[CRIU] ARM: SIGSEGV in parasite code
Alexander Kartashov
alekskartashov at parallels.com
Wed Jun 12 05:50:00 EDT 2013
Hi Chanho,
On 06/12/2013 06:15 AM, Chanho Park wrote:
>> I ran the script dump_test.sh 1000 times and I failed to reproduce the
>> >problem.
> Hmm. I think this weird problem is occurred only to me.
> Did you also use my criu tool?
I tried crtools provided by you as well as compiled from the repository
head.
> If so, can you tell me your environment?

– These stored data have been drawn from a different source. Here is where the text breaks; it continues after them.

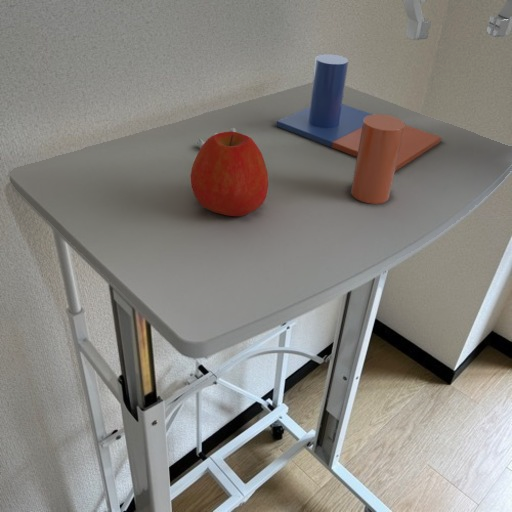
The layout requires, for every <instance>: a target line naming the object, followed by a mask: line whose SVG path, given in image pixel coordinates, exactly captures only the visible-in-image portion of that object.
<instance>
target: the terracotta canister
mask: <svg viewBox="0 0 512 512" xmlns="http://www.w3.org/2000/svg"><path fill="white" fill-rule="evenodd" d="M405 125H406V124H405V122H404V121H403V120H402V119H400V118H398V117H396V116H392V115H389V114H382V113H381V114H380V113H379V114H377V113H376V114H373V115H369V116H366V117H365V118H364V120H363V125H362V131H361V137H360V143H359V148H358V154H357V157H356V161H355V165H354V171H353V177H352V183H351V189H350V194H351V196H352V197H353V198H355V200H357V201H360V202H361V203H364V204H365V203H367V204H373V205H378V204H379V205H380V204H383V203H386V202H387V201H388V200H389V199H390V195H391V190H392V187H393V181H394V178H395V174H396V173H395V172H396V171H395V169H396V164H397V160H398V155H399V151H400V146H401V142H402V137H403V133H404V128H405Z"/></svg>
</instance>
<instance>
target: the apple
mask: <svg viewBox="0 0 512 512" xmlns="http://www.w3.org/2000/svg"><path fill="white" fill-rule="evenodd" d="M229 131H230V130H229ZM229 131H223V132H217V133H218V134H216V135H214V134H213V135H211V136H209V137H208V138H207V139H206V141H204V142H205V143H204V144H203V146H202V147H201V149H200V148H199V150H198V152H197V154H196V156H195V158H194V161H193V163H192V166H191V170H190V175H189V177H190V187H191V190H192V192H193V195H194V197H195V199H196V200H197V202H198V204H199V205H201V207H202V208H204V209H206V210H209V211H210V212H213V213H216V214H220V215H224V216H229V217H241V216H247V215H249V214H250V213H253V212H255V211H256V210H257V209H259V208H260V207H261V206H262V205H263V204H264V202H265V200H266V198H267V196H268V191H269V174H268V173H269V172H268V169H267V166H266V161H265V159H264V155H263V153H262V151H261V150H260V148H259V146H258V145H257V143H256V142H255V141H254V139H253V138H252V137H250V136H249V135H246V134H243V133H240V132H238V131H236V132H231V131H230V132H229Z"/></svg>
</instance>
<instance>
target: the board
mask: <svg viewBox="0 0 512 512" xmlns="http://www.w3.org/2000/svg"><path fill="white" fill-rule="evenodd" d="M309 111H310V106H309V107H307V108H304V109H302V110H299V111H297V112H295V113H292V114H290V115H287V116H286V117H283V118H281V119H278V120H276V127H278V128H280V129H283V130H286V131H288V132H291V133H294V134H296V135H299V136H301V137H304V138H307V139H309V140H312V141H314V142H317V143H320V144H323V145H324V146H327V147H330V148H333V149H335V150H338V151H341V152H343V153H345V154H348V155H351V156H353V157H356V158H357V154H358V148H359V143H360V137H361V131H362V125H363V120H364V118H365V117H366V116H369V115H374V114H373V113H370V112H367V111H364V110H361V109H358V108H355V107H352V106H350V105H346V104H343V103H342V108H341V115H340V122H339V125H338V126H336V127H332V128H322V127H317V126H314V125H312V124H310V123H309ZM441 140H442V137H441V136H439V135H436V134H433V133H430V132H428V131H424V130H421V129H418V128H415V127H413V126H409V125H406V124H405V128H404V133H403V137H402V142H401V146H400V151H399V155H398V160H397V164H396V169H395V172H396V171H398V170H400V169H401V168H403V167H404V166H406V165H408V164H409V163H411V162H412V161H413V160H415V159H416V158H418V157H420V156H421V155H423V154H425V153H426V152H427V151H429V150H431V149H432V148H433V147H436V146H437V145H438V144H440V143H441V142H442V141H441Z"/></svg>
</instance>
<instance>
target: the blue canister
mask: <svg viewBox="0 0 512 512" xmlns="http://www.w3.org/2000/svg"><path fill="white" fill-rule="evenodd" d="M348 66H349V59H348V58H347V57H345V56H342V55H339V54H338V55H337V54H331V53H330V54H326V53H324V54H319V55H317V56H315V58H314V68H313V78H312V86H311V94H310V104H309V107H310V111H309V123H310V124H312V125H314V126H317V127H322V128H332V127H336V126H338V125H339V122H340V115H341V108H342V104H343V100H344V94H345V93H344V92H345V86H346V79H347V74H348Z"/></svg>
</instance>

I use a debootstrapped Linux environment running in the ARM Versatile
Express for Cortex-A9 QEMU model
compiled from the repository head. I used to catch spurious SEGFAULT's
with previous versions of QEMU,
however I haven't caught any of them recently.
>
>> >Could you please reproduce the problem with the attached patch applied?
>> >This patch aborts the dumper if the SIGSEGV is intercepted so we may
>> >catch the SIGSEGV in the coredump.
> Yeah. I've attached the coredump and log after applying your patch.
> It might be also generated in the parasite code.
> I also attached socket connection failed log between the tool and pie.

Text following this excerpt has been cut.